Surrogacy & Egg Donation Issues
Bypassing French Surrogacy Law via California
By Theresa M. Erickson
The following article is from www.conflictoflaws.net
A few weeks ago, I wrote a post on the story of a French couple who bypassed the French ban on surrogacy by resorting to a Californian surrogate mother. When the couple came back to France, French prosecutors took all available legal steps to deny them recognition of their parental status in France.
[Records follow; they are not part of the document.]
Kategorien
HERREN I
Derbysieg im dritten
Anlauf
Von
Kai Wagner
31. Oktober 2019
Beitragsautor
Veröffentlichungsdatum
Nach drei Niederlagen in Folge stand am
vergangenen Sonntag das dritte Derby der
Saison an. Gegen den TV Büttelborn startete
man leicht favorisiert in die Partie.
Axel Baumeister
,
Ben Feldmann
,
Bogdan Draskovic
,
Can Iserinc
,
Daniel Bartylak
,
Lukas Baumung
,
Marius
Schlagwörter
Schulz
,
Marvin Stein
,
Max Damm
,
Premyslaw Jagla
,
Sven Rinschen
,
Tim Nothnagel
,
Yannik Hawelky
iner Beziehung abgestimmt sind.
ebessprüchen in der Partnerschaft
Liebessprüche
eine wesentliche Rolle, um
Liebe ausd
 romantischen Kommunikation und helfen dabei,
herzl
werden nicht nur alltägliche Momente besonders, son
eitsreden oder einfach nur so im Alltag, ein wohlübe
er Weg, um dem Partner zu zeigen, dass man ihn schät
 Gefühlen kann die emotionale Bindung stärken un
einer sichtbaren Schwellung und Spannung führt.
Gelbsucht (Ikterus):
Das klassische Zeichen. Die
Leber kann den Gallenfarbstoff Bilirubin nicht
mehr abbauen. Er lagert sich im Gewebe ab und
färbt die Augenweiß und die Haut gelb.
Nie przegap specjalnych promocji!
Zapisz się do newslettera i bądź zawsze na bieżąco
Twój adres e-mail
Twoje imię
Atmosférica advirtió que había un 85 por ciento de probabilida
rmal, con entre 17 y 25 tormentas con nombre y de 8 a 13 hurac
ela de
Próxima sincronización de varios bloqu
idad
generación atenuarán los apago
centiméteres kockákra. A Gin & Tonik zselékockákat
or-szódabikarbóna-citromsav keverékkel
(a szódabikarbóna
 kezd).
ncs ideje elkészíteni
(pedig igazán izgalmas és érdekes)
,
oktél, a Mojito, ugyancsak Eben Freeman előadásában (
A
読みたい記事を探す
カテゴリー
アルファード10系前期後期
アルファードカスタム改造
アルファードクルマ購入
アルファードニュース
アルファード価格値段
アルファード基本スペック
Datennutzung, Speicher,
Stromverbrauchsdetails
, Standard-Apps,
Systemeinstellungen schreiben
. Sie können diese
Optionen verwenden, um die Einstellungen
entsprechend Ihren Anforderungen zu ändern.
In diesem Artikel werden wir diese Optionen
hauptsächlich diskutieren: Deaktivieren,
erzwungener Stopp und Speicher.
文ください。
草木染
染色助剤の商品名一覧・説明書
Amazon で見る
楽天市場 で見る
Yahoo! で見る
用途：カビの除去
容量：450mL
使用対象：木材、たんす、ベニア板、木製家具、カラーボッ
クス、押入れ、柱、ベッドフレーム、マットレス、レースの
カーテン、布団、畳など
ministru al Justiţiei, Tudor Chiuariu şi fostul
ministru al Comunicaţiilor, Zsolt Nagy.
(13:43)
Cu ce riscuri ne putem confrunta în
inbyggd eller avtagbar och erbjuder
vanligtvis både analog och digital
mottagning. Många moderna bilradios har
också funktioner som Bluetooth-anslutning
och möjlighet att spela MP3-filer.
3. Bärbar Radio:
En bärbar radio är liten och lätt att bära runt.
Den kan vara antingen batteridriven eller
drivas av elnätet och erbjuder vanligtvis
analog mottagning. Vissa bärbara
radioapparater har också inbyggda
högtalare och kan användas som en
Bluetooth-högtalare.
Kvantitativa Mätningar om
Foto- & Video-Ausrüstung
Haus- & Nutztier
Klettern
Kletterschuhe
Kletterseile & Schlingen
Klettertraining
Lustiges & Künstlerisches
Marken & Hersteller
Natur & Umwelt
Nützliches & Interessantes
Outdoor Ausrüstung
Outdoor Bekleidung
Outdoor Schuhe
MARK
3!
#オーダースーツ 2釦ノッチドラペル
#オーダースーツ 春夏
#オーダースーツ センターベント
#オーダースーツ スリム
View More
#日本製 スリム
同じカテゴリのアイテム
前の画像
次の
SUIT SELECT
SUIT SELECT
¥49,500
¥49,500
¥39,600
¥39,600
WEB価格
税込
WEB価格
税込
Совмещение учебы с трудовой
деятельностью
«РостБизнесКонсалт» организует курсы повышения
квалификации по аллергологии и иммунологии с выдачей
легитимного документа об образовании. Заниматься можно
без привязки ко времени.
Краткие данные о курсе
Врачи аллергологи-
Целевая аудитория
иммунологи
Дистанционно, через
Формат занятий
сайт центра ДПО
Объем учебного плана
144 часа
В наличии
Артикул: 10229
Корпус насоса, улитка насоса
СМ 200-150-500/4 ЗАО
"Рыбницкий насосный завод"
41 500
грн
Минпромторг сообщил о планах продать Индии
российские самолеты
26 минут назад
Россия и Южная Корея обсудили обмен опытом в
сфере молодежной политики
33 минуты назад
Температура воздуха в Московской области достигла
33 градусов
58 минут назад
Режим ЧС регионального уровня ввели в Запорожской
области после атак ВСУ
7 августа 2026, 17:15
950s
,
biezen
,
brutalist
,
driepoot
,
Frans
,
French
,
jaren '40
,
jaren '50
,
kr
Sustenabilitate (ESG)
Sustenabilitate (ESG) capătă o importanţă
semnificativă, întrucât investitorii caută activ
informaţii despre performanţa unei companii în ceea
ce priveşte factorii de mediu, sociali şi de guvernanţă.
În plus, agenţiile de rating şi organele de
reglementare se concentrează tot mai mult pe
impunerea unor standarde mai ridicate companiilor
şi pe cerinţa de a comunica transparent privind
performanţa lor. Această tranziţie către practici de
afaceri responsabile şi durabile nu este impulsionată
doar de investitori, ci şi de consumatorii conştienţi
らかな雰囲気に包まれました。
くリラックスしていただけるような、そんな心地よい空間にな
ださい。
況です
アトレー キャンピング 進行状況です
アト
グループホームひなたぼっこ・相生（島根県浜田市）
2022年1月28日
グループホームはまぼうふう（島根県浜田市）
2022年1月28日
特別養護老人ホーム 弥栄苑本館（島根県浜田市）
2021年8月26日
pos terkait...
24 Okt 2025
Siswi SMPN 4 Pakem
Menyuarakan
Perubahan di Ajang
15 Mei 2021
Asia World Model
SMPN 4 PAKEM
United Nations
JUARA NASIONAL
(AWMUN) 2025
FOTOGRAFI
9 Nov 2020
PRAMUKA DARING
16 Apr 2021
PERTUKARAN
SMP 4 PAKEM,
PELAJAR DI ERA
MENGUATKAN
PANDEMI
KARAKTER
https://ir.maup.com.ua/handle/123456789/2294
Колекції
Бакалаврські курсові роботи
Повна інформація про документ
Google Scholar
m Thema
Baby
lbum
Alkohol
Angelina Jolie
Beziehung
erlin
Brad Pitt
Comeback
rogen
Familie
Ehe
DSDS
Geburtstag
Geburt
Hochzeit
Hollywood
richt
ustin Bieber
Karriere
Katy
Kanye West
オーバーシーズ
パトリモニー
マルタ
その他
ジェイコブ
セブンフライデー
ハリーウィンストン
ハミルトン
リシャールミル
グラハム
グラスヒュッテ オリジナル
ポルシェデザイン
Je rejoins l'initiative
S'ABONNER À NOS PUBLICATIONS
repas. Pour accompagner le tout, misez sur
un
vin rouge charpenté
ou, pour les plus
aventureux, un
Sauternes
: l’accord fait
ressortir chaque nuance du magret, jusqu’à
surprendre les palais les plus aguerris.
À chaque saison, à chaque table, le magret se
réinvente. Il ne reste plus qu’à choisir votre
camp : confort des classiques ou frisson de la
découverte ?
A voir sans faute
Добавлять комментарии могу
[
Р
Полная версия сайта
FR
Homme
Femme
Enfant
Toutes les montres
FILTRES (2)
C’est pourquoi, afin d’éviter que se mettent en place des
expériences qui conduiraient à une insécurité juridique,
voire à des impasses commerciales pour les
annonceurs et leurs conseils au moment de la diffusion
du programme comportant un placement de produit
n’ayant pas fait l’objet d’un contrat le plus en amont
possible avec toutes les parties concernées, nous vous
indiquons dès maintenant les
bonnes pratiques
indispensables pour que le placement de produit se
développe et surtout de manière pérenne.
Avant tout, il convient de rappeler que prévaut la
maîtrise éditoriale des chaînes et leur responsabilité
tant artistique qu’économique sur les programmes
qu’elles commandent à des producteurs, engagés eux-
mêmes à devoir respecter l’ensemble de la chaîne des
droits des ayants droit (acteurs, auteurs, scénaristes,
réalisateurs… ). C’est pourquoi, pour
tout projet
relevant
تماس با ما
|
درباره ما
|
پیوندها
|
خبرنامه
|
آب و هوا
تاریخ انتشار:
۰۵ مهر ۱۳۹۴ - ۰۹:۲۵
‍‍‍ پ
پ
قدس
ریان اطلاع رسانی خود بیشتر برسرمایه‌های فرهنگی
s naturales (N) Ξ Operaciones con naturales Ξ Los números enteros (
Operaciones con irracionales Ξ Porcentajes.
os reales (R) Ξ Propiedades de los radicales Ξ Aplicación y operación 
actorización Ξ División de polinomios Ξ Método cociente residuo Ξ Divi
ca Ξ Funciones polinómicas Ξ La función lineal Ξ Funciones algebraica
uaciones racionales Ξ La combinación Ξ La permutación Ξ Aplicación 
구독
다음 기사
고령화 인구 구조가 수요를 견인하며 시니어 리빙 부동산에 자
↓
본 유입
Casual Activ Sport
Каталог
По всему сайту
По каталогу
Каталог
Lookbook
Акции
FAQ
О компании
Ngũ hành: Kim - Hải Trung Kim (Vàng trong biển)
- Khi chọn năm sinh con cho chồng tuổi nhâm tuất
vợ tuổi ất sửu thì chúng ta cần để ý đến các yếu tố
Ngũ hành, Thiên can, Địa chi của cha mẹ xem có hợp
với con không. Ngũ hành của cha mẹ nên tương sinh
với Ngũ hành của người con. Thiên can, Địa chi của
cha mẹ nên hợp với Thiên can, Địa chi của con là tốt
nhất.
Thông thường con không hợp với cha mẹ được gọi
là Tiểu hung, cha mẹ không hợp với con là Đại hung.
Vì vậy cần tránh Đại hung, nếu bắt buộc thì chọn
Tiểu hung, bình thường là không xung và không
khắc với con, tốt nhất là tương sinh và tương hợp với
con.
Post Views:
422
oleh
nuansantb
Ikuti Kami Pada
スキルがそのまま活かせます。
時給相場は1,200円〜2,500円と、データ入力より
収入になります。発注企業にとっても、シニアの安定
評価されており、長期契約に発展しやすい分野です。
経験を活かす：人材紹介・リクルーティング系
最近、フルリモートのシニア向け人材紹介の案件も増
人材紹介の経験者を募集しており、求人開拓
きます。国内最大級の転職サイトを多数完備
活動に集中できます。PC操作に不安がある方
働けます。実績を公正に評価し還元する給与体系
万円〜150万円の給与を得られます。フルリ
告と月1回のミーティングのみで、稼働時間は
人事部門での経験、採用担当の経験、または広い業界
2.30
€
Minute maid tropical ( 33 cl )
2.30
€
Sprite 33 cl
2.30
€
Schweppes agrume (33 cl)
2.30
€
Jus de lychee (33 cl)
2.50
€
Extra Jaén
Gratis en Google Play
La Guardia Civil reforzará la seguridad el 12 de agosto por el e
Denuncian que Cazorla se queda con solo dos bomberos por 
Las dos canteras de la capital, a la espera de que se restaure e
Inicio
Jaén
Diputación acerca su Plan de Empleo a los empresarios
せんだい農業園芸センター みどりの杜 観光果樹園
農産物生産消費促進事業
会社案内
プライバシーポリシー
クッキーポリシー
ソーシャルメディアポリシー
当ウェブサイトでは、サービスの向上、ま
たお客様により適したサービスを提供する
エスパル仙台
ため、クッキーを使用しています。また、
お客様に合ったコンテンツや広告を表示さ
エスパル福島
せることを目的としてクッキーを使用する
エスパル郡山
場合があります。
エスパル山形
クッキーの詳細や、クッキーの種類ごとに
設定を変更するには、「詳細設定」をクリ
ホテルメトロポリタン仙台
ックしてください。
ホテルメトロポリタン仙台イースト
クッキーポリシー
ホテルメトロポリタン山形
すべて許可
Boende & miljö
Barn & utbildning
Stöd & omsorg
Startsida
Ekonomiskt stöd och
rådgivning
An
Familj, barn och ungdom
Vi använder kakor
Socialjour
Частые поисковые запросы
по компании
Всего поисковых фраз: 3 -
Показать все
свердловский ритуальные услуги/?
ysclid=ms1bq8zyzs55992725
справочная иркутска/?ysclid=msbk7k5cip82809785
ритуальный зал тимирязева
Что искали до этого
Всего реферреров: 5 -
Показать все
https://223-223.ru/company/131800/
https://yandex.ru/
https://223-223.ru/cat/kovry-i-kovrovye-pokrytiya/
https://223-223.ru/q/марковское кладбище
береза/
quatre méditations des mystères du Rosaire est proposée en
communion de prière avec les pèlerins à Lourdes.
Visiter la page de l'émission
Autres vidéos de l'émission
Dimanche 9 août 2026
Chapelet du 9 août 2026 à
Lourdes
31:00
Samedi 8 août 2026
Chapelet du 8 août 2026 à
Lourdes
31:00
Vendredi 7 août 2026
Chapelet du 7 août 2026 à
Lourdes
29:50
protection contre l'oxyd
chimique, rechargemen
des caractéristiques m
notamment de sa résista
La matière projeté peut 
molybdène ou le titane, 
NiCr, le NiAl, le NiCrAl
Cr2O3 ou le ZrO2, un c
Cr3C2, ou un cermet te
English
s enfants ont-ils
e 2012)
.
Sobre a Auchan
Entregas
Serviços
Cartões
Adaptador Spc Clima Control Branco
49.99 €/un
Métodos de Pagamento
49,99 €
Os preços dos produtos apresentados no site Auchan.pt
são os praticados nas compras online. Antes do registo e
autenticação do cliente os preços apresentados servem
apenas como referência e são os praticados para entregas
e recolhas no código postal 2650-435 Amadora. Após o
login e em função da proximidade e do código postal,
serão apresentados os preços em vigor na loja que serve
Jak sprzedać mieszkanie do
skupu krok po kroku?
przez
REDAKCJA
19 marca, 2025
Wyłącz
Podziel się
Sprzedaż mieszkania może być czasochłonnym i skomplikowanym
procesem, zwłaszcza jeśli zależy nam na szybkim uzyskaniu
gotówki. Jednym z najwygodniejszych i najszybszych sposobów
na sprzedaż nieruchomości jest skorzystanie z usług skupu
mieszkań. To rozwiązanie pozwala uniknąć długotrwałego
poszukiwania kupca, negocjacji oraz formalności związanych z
I am grateful to Kees Saarloos for forwarding me the judgment of the Paris court of appeal which ruled on the conflict issue on October 25, 2007. The judgment, however, is quite disappointing. It seems that French prosecutors were unable to analyze properly the conflict issues and thus to present a robust argumentation against the recognition of the parental status acquired in the U.S. This enabled the French court to reach a decision without truly addressing the issues. The judgment identified a few of them, but then stressed that they were not put forward by the plaintiff (i.e. the prosecutors), and that it did not need address them.
The judgment is more useful for the background it gives on what happened in California. The California Supreme Court had conferred the parental status to the French couple before the actual birth of the children, and ordered both the hospital in San Diego and the Californian Department of Public Health to mention the couple as the only parents on the hospital registry and the birth certificate. The couple could thus have sought recognition of a variety of foreign public acts. One was the Californian judgment, another was the birth certificate.
In a nutshell, the actual decision of the court can be summarized as follows:
As the plaintiffs have not challenged the recognition of either of these acts in France, their challenge of the transcription of the parental status on the French registries is inadmissible. The foreign acts govern.
The plaintiffs did not challenge the accuracy of the content of the transcription, but only the transcription itself. The issue of whether the couple was actually the parents of the children was therefore not before the court.
Finally, and in any case, failure to provide the couple with a parental status would result in the children having no parents legally speaking, which would not comport with the superior interest of the children.